-- Your objective --
Reproduce verbatim the lines of the items below, starting at the line containing "Gothenburg, Sweden" and ending at the last line of the items, both included.

[Dataset entries]
+--

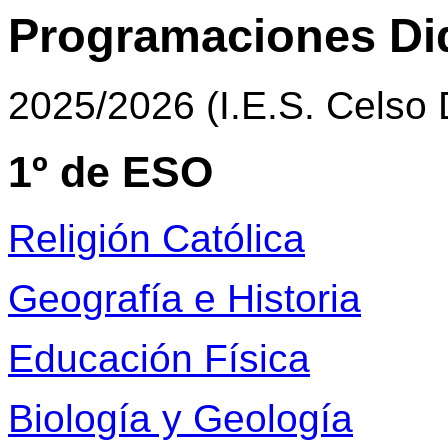
Programaciones Di
2025/2026 (I.E.S. Celso 
1º de ESO
Religión Católica
Geografía e Historia
Educación Física
Biología y Geología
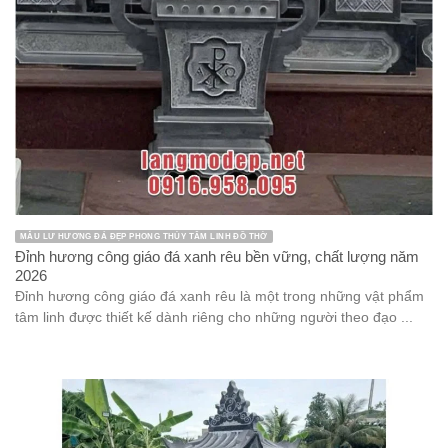
MẪU LƯ HƯƠNG ĐÁ ĐẸP PHONG THỦY TÂM LINH ĐỒ THỜ
Đỉnh hương công giáo đá xanh rêu bền vững, chất lượng năm
2026
Đỉnh hương công giáo đá xanh rêu là một trong những vật phẩm
tâm linh được thiết kế dành riêng cho những người theo đạo ...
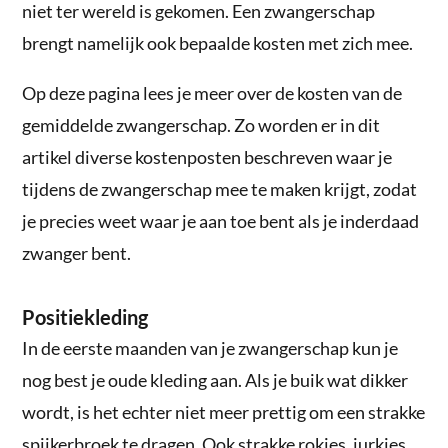
niet ter wereld is gekomen. Een zwangerschap
brengt namelijk ook bepaalde kosten met zich mee.
Op deze pagina lees je meer over de kosten van de
gemiddelde zwangerschap. Zo worden er in dit
artikel diverse kostenposten beschreven waar je
tijdens de zwangerschap mee te maken krijgt, zodat
je precies weet waar je aan toe bent als je inderdaad
zwanger bent.
Positiekleding
In de eerste maanden van je zwangerschap kun je
nog best je oude kleding aan. Als je buik wat dikker
wordt, is het echter niet meer prettig om een strakke
spijkerbroek te dragen. Ook strakke rokjes, jurkjes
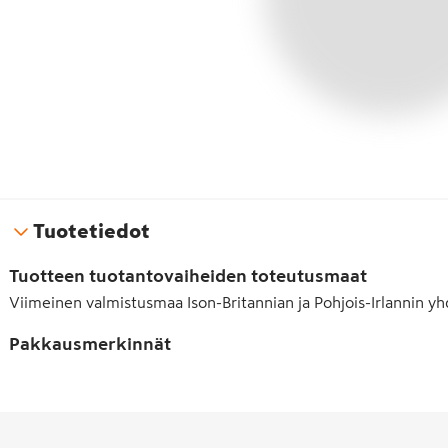
Tuotetiedot
Tuotteen tuotantovaiheiden toteutusmaat
Viimeinen valmistusmaa
Ison-Britannian ja Pohjois-Irlannin y
Pakkausmerkinnät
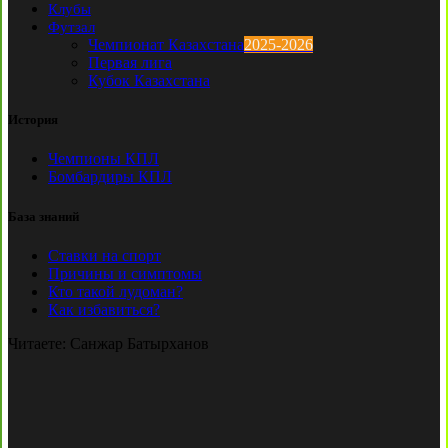
Клубы
Футзал
Чемпионат Казахстана
2025-2026
Первая лига
Кубок Казахстана
История
Чемпионы КПЛ
Бомбардиры КПЛ
База знаний
Ставки на спорт
Причины и симптомы
Кто такой лудоман?
Как избавиться?
Читаете:
Санжар Батырханов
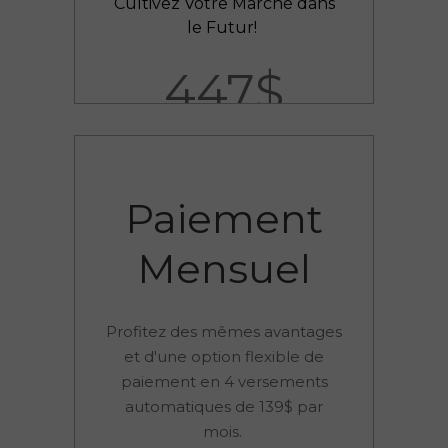
Cultivez Votre Marché dans
le Futur!
447$
Paiement
Mensuel
Profitez des mêmes avantages
et d'une option flexible de
paiement en 4 versements
automatiques de 139$ par
mois.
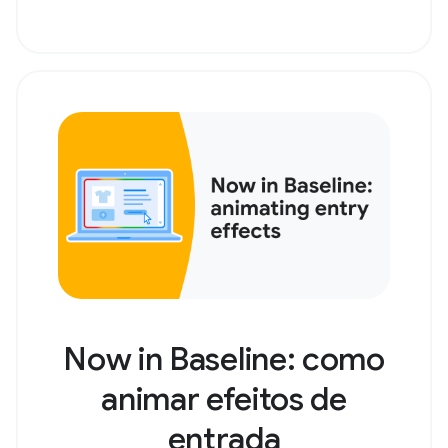
Now in Baseline: como
animar efeitos de
entrada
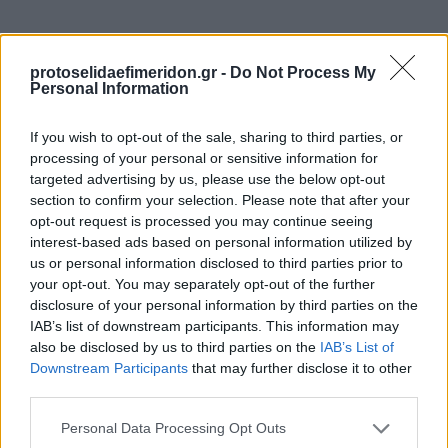
protoselidaefimeridon.gr -
Do Not Process My
Personal Information
If you wish to opt-out of the sale, sharing to third parties, or
processing of your personal or sensitive information for
targeted advertising by us, please use the below opt-out
Προηγούμενη
Επόμενη
section to confirm your selection. Please note that after your
Livesport
Φως των σπορ
opt-out request is processed you may continue seeing
interest-based ads based on personal information utilized by
us or personal information disclosed to third parties prior to
your opt-out. You may separately opt-out of the further
disclosure of your personal information by third parties on the
IAB’s list of downstream participants. This information may
also be disclosed by us to third parties on the
IAB’s List of
Downstream Participants
that may further disclose it to other
third parties.
Please note that this website/app uses one or more Google
Personal Data Processing Opt Outs
services and may gather and store information including but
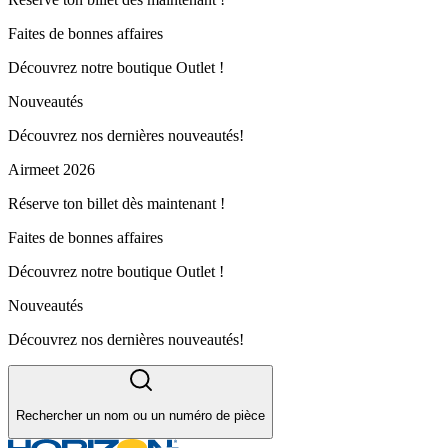
Faites de bonnes affaires
Découvrez notre boutique Outlet !
Nouveautés
Découvrez nos dernières nouveautés!
Airmeet 2026
Réserve ton billet dès maintenant !
Faites de bonnes affaires
Découvrez notre boutique Outlet !
Nouveautés
Découvrez nos dernières nouveautés!
Rechercher un nom ou un numéro de pièce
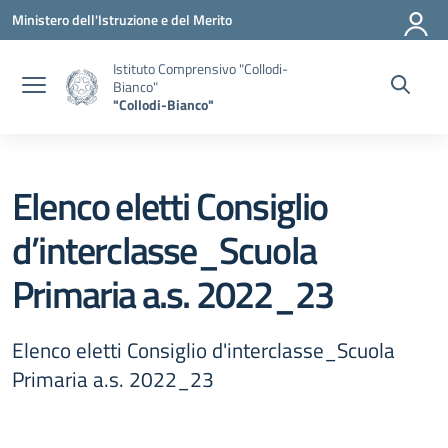
Vai ai contenuti
Vai al menu di navigazione
Vai al footer
Ministero dell'Istruzione e del Merito
Istituto Comprensivo "Collodi-
Bianco"
"Collodi-Bianco"
Elenco eletti Consiglio
d’interclasse_Scuola
Primaria a.s. 2022_23
Elenco eletti Consiglio d'interclasse_Scuola
Primaria a.s. 2022_23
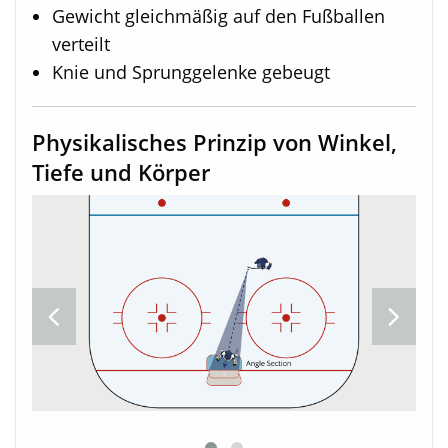
Gewicht gleichmäßig auf den Fußballen
verteilt
Knie und Sprunggelenke gebeugt
Physikalisches Prinzip von Winkel,
Tiefe und Körper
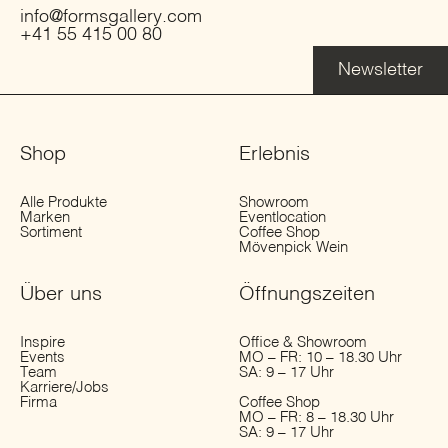
info@formsgallery.com
+41 55 415 00 80
Newsletter
Shop
Erlebnis
Alle Produkte
Showroom
Marken
Eventlocation
Sortiment
Coffee Shop
Mövenpick Wein
Über uns
Öffnungs­zeiten
Inspire
Office & Showroom
Events
MO – FR: 10 – 18.30 Uhr
Team
SA: 9 – 17 Uhr
Karriere/Jobs
Firma
Coffee Shop
MO – FR: 8 – 18.30 Uhr
SA: 9 – 17 Uhr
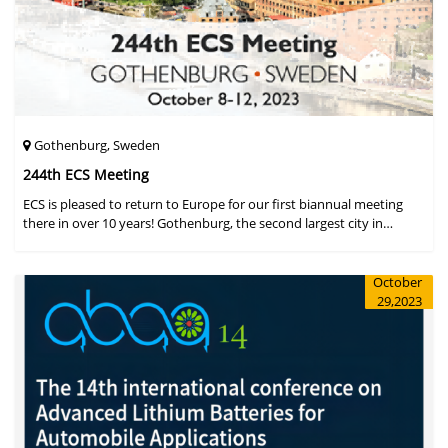
Gothenburg, Sweden
244th ECS Meeting
ECS is pleased to return to Europe for our first biannual meeting
there in over 10 years! Gothenburg, the second largest city in
Sweden, has held the #1 ranking on the Global Destination
Sustainabilit
October
29,2023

+--

-- Task output --
Gothenburg, Sweden
244th ECS Meeting
ECS is pleased to return to Europe for our first biannual meeting
there in over 10 years! Gothenburg, the second largest city in
Sweden, has held the #1 ranking on the Global Destination
Sustainabilit
October
29,2023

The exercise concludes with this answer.